One important aspect of the emerging business and human rights agenda is the extent to which international human rights law is applicable to private-sector companies. Some legal scholars argue that the Universal Declaration is applicable only to the UN member states. But Louis Henkin, an influential former president of the American Society of International Law, articulated a counterargument that many others have adopted, based on the Universal Declaration’s preamble: “‘Every individual’ includes juridical persons. ‘Every individual and every organ of society’ excludes no one, no company, no market, no cyberspace. The Universal Declaration applies to them all.”

An early initiative to formalize some sort of application of international human rights law to the private sector was the 1990 draft UN Code of Conduct of Transnational Corporations, but it did not achieve any formal status.

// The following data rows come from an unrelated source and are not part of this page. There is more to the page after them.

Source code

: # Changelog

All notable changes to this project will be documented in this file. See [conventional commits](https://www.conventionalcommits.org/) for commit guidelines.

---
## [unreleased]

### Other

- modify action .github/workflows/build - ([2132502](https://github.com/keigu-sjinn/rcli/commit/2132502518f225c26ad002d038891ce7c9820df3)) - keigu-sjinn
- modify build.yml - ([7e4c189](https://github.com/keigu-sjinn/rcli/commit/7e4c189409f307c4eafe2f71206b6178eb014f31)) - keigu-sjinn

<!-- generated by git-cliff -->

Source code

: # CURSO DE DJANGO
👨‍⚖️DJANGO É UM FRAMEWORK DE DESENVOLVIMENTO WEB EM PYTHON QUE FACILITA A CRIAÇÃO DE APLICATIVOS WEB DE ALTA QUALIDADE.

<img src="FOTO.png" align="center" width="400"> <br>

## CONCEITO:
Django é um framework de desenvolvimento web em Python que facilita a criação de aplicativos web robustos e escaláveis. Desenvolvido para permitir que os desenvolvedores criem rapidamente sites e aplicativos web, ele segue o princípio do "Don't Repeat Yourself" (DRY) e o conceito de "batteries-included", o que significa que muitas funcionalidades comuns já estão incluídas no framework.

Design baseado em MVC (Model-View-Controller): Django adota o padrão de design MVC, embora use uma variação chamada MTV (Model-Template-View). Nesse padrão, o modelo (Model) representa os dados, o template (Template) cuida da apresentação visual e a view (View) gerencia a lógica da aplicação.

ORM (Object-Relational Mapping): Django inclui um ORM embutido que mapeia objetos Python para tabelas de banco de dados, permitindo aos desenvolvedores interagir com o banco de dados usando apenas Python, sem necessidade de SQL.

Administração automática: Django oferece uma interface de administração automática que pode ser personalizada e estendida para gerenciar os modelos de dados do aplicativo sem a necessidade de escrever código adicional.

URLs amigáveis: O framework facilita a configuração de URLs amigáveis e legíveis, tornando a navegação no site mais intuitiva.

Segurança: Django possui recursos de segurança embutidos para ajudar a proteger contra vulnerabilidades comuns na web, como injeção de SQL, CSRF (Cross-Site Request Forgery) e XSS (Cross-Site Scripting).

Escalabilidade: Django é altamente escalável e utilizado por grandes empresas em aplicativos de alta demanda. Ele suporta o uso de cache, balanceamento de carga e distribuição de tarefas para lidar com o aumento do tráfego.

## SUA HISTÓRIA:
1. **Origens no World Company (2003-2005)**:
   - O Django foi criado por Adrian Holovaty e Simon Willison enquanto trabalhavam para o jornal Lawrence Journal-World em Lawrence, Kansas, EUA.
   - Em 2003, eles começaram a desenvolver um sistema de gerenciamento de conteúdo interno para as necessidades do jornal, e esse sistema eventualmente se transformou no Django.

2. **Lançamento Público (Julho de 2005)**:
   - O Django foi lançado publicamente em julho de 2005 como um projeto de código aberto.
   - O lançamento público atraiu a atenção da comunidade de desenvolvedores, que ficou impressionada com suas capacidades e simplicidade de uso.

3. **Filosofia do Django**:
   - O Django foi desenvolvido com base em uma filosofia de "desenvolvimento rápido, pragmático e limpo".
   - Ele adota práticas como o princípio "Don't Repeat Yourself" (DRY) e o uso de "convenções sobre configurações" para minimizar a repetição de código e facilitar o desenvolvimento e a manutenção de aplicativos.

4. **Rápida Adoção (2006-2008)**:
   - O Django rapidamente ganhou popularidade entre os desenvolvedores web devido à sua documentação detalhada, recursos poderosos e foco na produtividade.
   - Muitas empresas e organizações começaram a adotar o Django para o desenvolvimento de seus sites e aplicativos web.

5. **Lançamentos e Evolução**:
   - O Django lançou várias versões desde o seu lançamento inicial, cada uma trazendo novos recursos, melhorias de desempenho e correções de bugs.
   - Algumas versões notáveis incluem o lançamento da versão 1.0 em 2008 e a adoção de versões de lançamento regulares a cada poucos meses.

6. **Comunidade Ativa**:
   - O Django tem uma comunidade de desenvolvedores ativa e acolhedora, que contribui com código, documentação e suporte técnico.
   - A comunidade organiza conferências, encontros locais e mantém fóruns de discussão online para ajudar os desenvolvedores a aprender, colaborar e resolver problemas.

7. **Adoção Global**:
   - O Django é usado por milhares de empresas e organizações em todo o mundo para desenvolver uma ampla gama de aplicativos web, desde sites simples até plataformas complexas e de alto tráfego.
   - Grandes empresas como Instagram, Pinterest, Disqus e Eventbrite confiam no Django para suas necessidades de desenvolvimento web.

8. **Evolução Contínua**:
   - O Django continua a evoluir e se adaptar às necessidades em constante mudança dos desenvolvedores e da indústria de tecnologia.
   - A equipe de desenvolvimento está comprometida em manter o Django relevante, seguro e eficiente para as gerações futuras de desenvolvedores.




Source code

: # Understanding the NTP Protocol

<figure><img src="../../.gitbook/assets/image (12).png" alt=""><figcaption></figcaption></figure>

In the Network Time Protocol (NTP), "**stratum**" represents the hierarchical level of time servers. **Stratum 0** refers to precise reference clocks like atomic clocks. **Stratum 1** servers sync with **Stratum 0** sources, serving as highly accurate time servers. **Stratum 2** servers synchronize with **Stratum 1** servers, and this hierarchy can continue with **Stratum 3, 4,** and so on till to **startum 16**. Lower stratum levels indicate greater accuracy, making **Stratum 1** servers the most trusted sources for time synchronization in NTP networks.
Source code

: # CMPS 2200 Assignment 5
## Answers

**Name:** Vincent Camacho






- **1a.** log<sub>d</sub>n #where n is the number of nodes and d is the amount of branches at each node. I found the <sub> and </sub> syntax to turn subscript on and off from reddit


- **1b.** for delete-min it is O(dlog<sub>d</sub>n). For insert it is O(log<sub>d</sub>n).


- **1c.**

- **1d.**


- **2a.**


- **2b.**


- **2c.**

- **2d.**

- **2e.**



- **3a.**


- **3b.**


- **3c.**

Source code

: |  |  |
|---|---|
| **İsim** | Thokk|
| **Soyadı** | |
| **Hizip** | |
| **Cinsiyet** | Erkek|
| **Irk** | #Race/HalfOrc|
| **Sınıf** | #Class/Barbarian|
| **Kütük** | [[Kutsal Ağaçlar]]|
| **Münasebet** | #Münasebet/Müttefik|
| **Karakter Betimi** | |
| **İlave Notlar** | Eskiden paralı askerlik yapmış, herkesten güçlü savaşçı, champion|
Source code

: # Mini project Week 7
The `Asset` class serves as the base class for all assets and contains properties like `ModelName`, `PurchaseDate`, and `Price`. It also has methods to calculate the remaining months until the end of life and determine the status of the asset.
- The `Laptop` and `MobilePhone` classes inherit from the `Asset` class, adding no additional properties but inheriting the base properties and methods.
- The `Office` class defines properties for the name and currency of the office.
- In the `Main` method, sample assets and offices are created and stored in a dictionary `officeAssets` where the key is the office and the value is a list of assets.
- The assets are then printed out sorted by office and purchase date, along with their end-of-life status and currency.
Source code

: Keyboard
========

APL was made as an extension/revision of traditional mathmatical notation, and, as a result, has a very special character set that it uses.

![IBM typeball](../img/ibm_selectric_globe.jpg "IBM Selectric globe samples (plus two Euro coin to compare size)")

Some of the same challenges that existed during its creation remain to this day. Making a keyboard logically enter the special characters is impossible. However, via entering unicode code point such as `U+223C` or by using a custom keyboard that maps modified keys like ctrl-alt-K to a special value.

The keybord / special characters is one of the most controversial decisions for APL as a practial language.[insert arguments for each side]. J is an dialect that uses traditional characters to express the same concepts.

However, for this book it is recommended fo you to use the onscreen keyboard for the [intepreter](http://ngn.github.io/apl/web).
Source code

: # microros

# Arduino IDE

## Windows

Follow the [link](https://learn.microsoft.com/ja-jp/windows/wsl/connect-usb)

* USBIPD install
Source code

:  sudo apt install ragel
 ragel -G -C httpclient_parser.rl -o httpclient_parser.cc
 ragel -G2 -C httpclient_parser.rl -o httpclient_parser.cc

In 2003, the UN Sub-Commission on the Promotion and Protection of Human Rights published the Draft Norms on the Responsibilities of Transnational Corporations and Other Business Enterprises with Regard to Human Rights (often referred to as the Draft Norms). The Draft Norms assigned far-reaching responsibilities for promoting and protecting human rights to companies, with emphasis on particular human rights, such as nondiscrimination, security of persons, and rights of workers. Acrimonious debates ensued, as business representatives and many governments argued that human rights responsibilities normally attributed to states should not be extended to the private sector. When the Draft Norms failed to become formally adopted, the UN Commission on Human Rights established the position of the Special Representative of the Secretary-General on the issue of human rights and transnational corporations and other business enterprises, with the incumbent John Ruggie mandated in 2005 to provide an overview of international standards and practices, as well as his views and recommendations. The final report of his first three-year term has done much to create a common point of departure in these debates, especially considering the hostility surrounding previous proposals.